··· Data excerpts
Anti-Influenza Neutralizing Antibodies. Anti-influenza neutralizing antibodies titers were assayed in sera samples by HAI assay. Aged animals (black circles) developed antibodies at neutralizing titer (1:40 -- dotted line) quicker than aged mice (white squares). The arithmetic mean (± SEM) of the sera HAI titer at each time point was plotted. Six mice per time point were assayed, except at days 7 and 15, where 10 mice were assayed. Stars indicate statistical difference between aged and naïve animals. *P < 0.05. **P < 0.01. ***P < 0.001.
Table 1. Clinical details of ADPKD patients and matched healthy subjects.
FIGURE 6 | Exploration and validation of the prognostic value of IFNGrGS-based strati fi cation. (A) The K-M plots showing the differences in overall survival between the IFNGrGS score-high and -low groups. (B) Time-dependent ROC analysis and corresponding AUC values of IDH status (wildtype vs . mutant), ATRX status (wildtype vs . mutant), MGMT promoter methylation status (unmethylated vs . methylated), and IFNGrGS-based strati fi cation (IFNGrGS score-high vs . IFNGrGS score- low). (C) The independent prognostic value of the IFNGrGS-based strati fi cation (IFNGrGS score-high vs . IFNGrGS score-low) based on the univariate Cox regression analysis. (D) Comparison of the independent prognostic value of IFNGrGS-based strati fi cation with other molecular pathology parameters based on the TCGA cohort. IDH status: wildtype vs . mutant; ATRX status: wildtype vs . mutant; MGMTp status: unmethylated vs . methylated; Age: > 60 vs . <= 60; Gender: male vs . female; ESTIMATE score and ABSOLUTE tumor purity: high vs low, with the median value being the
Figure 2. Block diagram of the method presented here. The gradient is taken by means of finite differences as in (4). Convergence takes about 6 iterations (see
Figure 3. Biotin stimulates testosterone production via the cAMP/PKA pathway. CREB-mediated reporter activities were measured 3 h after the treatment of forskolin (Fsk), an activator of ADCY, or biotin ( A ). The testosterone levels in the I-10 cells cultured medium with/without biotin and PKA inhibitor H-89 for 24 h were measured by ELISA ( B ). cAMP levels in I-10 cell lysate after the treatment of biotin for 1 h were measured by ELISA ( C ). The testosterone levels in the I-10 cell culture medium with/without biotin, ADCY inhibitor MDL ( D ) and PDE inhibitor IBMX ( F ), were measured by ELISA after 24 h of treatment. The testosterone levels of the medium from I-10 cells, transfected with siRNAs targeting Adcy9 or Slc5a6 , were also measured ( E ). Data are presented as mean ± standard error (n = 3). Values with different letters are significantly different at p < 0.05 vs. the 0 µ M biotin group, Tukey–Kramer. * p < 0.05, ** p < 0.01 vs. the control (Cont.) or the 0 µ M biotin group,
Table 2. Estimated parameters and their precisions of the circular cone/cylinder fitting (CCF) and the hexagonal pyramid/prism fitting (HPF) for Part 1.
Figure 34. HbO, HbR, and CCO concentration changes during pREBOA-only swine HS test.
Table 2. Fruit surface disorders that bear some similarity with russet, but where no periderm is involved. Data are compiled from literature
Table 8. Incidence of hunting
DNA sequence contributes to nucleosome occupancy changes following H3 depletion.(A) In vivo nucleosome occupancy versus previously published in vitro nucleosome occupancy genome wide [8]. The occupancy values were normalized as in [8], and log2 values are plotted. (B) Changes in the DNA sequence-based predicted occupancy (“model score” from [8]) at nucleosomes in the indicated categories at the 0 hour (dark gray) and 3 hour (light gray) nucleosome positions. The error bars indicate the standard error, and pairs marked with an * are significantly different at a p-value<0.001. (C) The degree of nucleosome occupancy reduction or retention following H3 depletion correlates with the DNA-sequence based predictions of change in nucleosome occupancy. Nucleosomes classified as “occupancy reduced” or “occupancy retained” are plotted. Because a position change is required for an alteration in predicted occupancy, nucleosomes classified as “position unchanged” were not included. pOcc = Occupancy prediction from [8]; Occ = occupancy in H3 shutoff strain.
······
Task to complete → Retype every line of the data above exactly.

Solution for this problem →
Anti-Influenza Neutralizing Antibodies. Anti-influenza neutralizing antibodies titers were assayed in sera samples by HAI assay. Aged animals (black circles) developed antibodies at neutralizing titer (1:40 -- dotted line) quicker than aged mice (white squares). The arithmetic mean (± SEM) of the sera HAI titer at each time point was plotted. Six mice per time point were assayed, except at days 7 and 15, where 10 mice were assayed. Stars indicate statistical difference between aged and naïve animals. *P < 0.05. **P < 0.01. ***P < 0.001.
Table 1. Clinical details of ADPKD patients and matched healthy subjects.
FIGURE 6 | Exploration and validation of the prognostic value of IFNGrGS-based strati fi cation. (A) The K-M plots showing the differences in overall survival between the IFNGrGS score-high and -low groups. (B) Time-dependent ROC analysis and corresponding AUC values of IDH status (wildtype vs . mutant), ATRX status (wildtype vs . mutant), MGMT promoter methylation status (unmethylated vs . methylated), and IFNGrGS-based strati fi cation (IFNGrGS score-high vs . IFNGrGS score- low). (C) The independent prognostic value of the IFNGrGS-based strati fi cation (IFNGrGS score-high vs . IFNGrGS score-low) based on the univariate Cox regression analysis. (D) Comparison of the independent prognostic value of IFNGrGS-based strati fi cation with other molecular pathology parameters based on the TCGA cohort. IDH status: wildtype vs . mutant; ATRX status: wildtype vs . mutant; MGMTp status: unmethylated vs . methylated; Age: > 60 vs . <= 60; Gender: male vs . female; ESTIMATE score and ABSOLUTE tumor purity: high vs low, with the median value being the
Figure 2. Block diagram of the method presented here. The gradient is taken by means of finite differences as in (4). Convergence takes about 6 iterations (see
Figure 3. Biotin stimulates testosterone production via the cAMP/PKA pathway. CREB-mediated reporter activities were measured 3 h after the treatment of forskolin (Fsk), an activator of ADCY, or biotin ( A ). The testosterone levels in the I-10 cells cultured medium with/without biotin and PKA inhibitor H-89 for 24 h were measured by ELISA ( B ). cAMP levels in I-10 cell lysate after the treatment of biotin for 1 h were measured by ELISA ( C ). The testosterone levels in the I-10 cell culture medium with/without biotin, ADCY inhibitor MDL ( D ) and PDE inhibitor IBMX ( F ), were measured by ELISA after 24 h of treatment. The testosterone levels of the medium from I-10 cells, transfected with siRNAs targeting Adcy9 or Slc5a6 , were also measured ( E ). Data are presented as mean ± standard error (n = 3). Values with different letters are significantly different at p < 0.05 vs. the 0 µ M biotin group, Tukey–Kramer. * p < 0.05, ** p < 0.01 vs. the control (Cont.) or the 0 µ M biotin group,
Table 2. Estimated parameters and their precisions of the circular cone/cylinder fitting (CCF) and the hexagonal pyramid/prism fitting (HPF) for Part 1.
Figure 34. HbO, HbR, and CCO concentration changes during pREBOA-only swine HS test.
Table 2. Fruit surface disorders that bear some similarity with russet, but where no periderm is involved. Data are compiled from literature
Table 8. Incidence of hunting
DNA sequence contributes to nucleosome occupancy changes following H3 depletion.(A) In vivo nucleosome occupancy versus previously published in vitro nucleosome occupancy genome wide [8]. The occupancy values were normalized as in [8], and log2 values are plotted. (B) Changes in the DNA sequence-based predicted occupancy (“model score” from [8]) at nucleosomes in the indicated categories at the 0 hour (dark gray) and 3 hour (light gray) nucleosome positions. The error bars indicate the standard error, and pairs marked with an * are significantly different at a p-value<0.001. (C) The degree of nucleosome occupancy reduction or retention following H3 depletion correlates with the DNA-sequence based predictions of change in nucleosome occupancy. Nucleosomes classified as “occupancy reduced” or “occupancy retained” are plotted. Because a position change is required for an alteration in predicted occupancy, nucleosomes classified as “position unchanged” were not included. pOcc = Occupancy prediction from [8]; Occ = occupancy in H3 shutoff strain.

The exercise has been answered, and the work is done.